“Nous devons reconnaître que nous avons été trop naïfs vis-à-vis de la Russie, et qu’aujourd’hui on en paie le prix, un prix cher, celui de notre dépendance vis-à-vis de l’énergie russe”, a lancé la Première ministre finlandaise Sanna Marin, mardi devant le Parlement européen, en appelant à l’unité entre États membres.
“Nous avons construit une vision qui se basait sur des concepts erronés, nous aurions dû écouter plus attentivement nos amis des États baltes et de Pologne qui ont vécu sous le joug soviétique”, a regretté la sociale-démocrate de 36 ans, dont le pays partage plus de 1.300 km de frontière avec la Russie.
“Nous aurions dû changer bien plus tôt”
Mme Marin était l’invitée mardi de la série de débats “C’est l’Europe”, qui voit les dirigeants des États membres de l’UE exposer leur vision de l’Union en séance plénière de l’hémicycle strasbourgeois. En matière énergétique notamment, “nous aurions dû changer (de modèle d’approvisionnement) bien plus tôt pour des raisons environnementales, ce qui nous aurait évité de nous retrouver dans cette situation vis-à-vis de la Russie.”
Sanna Marin dit attendre des mesures audacieuses de la Commission européenne, à la veille du débat sur l’État de l’UE au cours duquel la présidente de la Commission Ursula von der Leyen doit exposer ses propositions pour assurer l’approvisionnement et faire baisser les prix. “Les solutions ordinaires ne suffisent plus, il faudra si nécessaire des mesures exceptionnelles et, à moyen et long terme, investir massivement dans les technologies renouvelables”.
À ses yeux, l’UE va “trouver des solutions ensemble”. “Le monde occidental est plus uni que jamais, la Russie plus isolée que jamais.” Et au final, prédit-elle, “la Russie se sera appauvrie, tandis que la Suède et la Finlande seront devenues membres de l’OTAN”.
“La responsabilité revient avec tout aux États membres”
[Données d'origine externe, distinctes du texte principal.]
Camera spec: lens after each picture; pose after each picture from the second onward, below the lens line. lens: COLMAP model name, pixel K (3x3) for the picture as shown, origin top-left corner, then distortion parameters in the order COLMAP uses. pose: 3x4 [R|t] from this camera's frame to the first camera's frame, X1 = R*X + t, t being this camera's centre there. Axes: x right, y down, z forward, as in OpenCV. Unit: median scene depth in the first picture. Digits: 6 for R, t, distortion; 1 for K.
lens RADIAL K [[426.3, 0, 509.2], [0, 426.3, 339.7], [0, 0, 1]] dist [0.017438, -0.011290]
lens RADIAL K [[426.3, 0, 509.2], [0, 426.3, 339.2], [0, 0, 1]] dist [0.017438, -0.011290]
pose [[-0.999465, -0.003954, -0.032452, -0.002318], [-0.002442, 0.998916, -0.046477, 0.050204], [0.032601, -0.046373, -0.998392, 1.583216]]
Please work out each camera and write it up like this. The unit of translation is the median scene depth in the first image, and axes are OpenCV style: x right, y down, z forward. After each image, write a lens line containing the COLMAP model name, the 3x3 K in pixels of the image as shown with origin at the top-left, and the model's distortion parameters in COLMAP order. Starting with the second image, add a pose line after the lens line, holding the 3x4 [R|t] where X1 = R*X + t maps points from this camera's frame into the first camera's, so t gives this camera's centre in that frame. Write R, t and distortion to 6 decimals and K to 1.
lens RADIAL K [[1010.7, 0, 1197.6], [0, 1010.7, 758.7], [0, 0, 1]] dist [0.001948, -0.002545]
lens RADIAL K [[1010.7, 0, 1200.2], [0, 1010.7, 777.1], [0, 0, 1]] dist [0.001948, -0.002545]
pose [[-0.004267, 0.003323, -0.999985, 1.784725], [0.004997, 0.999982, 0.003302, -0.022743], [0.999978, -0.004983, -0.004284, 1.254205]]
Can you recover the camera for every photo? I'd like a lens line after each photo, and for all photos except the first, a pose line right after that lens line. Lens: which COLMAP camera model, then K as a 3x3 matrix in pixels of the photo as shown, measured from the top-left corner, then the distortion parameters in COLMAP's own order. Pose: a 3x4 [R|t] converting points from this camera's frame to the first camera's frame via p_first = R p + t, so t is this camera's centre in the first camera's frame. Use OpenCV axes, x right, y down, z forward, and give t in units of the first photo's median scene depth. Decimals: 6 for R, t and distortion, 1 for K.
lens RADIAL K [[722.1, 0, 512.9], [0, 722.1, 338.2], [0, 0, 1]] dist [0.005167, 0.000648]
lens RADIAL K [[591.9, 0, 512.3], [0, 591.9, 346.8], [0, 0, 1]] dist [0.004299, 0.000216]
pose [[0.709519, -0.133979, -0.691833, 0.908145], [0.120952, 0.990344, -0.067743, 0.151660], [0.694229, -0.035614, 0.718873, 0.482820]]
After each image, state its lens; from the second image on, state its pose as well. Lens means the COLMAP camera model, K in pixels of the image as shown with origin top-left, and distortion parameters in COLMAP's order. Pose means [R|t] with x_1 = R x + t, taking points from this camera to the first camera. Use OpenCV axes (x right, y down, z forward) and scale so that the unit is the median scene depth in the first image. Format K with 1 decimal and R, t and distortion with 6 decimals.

Appelant à des sanctions plus fortes contre Moscou et son “chantage” énergétique, la dirigeante a aussi répété que la place de l’Ukraine était bien dans l’UE, et que les portes de l’Union devaient rester ouvertes à “tous les États européens prêts à partager nos valeurs.”
Sanna Marin n’en a pas moins rappelé la position budgétaire rigoureuse de son pays. Face à des défis comme les crises énergétique et climatique, on ne peut pas simplement augmenter le budget ou assouplir le cadre budgétaire, selon elle. Ainsi, le plan de relance post-covid, fondé sur une mutualisation de la dette qui fut difficile à accepter pour les pays les plus “frugaux” auxquels la Finlande s’était un temps jointe, ne serait pas un modèle adapté pour les crises futures. “Le partage des compétences entre l’UE et les États membres doit rester bien clair, la responsabilité en matière de politique économique revient avant tout aux États membres, conformément aux traités”, a-t-elle prévenu.
Alors que la conférence sur l’avenir de l’Europe envisage une révision des traités, Mme Marin l’exclut en période de crise. “Les citoyens veulent des réformes et du renouveau, et nous pouvons y répondre dans le cadre actuel, par exemple, en recourant à la majorité qualifiée dans les politiques étrangères et de sécurité.”
Sexisme en politique
À aucun moment de son intervention, la Première ministre n’a fait allusion aux récentes attaques dont elle a été la cible dans son pays, après la publication de vidéos de fêtes privées où certains lui ont reproché son sens de la fête, et qui ont généré une vague de soutien à l’international.
Quelques députés ont toutefois saisi l’occasion pour dénoncer le sexisme en politique. “En essayant de vous déstabiliser, ils vous ont transformée en icône”, a affirmé Assita Kanko (CRE, N-VA), tandis que Iratxe Garcia Perez (S&D) encourageait les femmes, et les femmes jeunes en particulier, à “écrire l’histoire de l’Europe”.
La cheffe du gouvernement finlandais a préféré, en réponse, souligner l’apport de la diversité sociale à la prise de décision en politique. “Je me réjouis que la Finlande soit un pays avec des femmes ministres, des femmes cheffes de parti, etc. Mais nous ne sommes pas que des femmes qui représentons une génération nouvelle, nous travaillons sur des questions de fond comme n’importe quel politique qui remplit ses fonctions. Quel que soit notre sexe, notre âge ou l’endroit d’où l’on vient, nous faisons tout pour les citoyens, et cette diversité doit se ressentir dans la prise de décision, cela ne fait que l’améliorer”.